Go through the listing below and list every line with "down".
[Records shown]
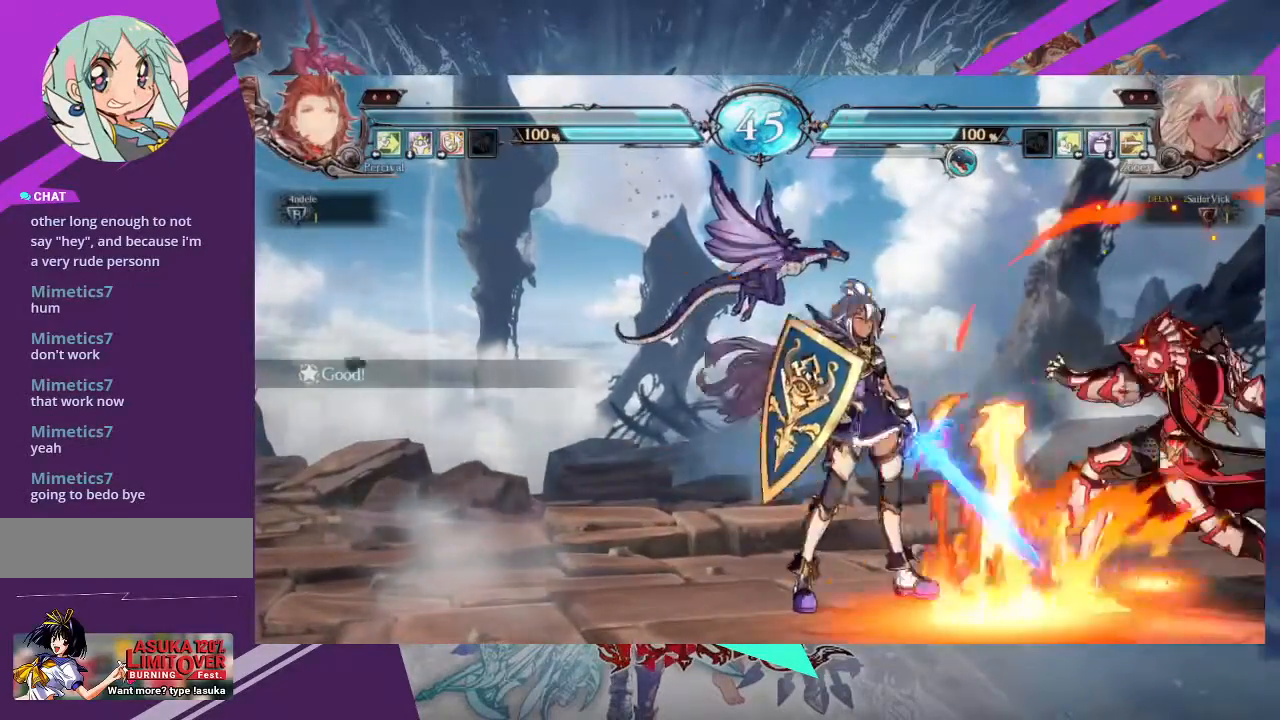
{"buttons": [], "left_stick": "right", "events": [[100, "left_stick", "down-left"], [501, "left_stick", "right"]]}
[/Records shown]
[Records shown]
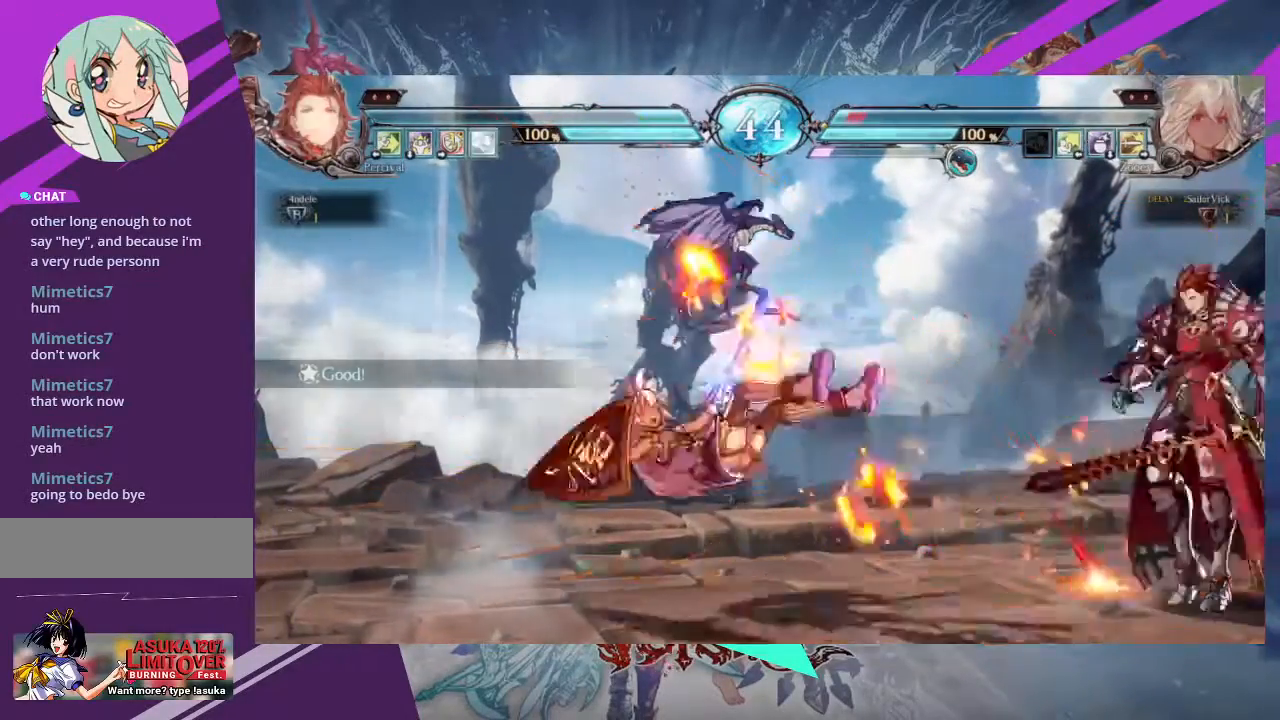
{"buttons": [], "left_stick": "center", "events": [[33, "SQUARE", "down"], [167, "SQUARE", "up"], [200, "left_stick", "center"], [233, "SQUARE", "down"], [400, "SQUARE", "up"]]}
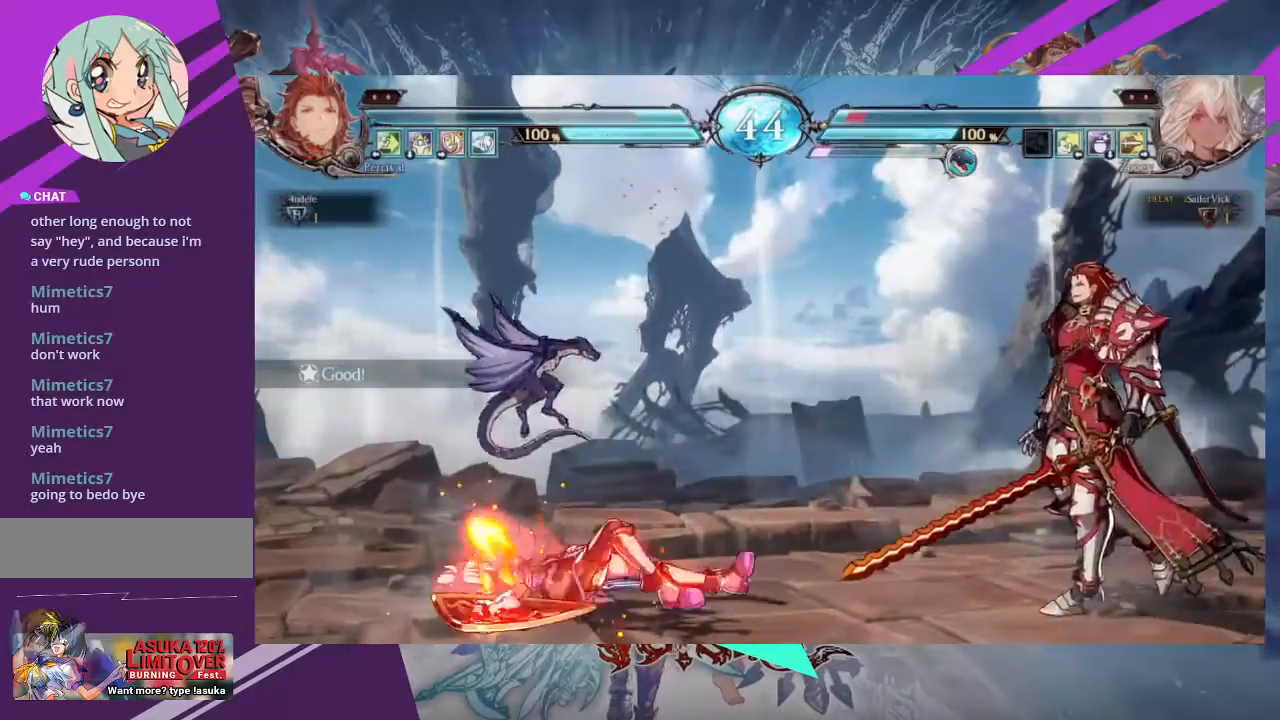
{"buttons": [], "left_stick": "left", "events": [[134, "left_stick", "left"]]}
[/Records shown]
Solution to the problem —
{"buttons": [], "left_stick": "right", "events": [[100, "left_stick", "down-left"], [501, "left_stick", "right"]]}
{"buttons": [], "left_stick": "center", "events": [[33, "SQUARE", "down"], [167, "SQUARE", "up"], [200, "left_stick", "center"], [233, "SQUARE", "down"], [400, "SQUARE", "up"]]}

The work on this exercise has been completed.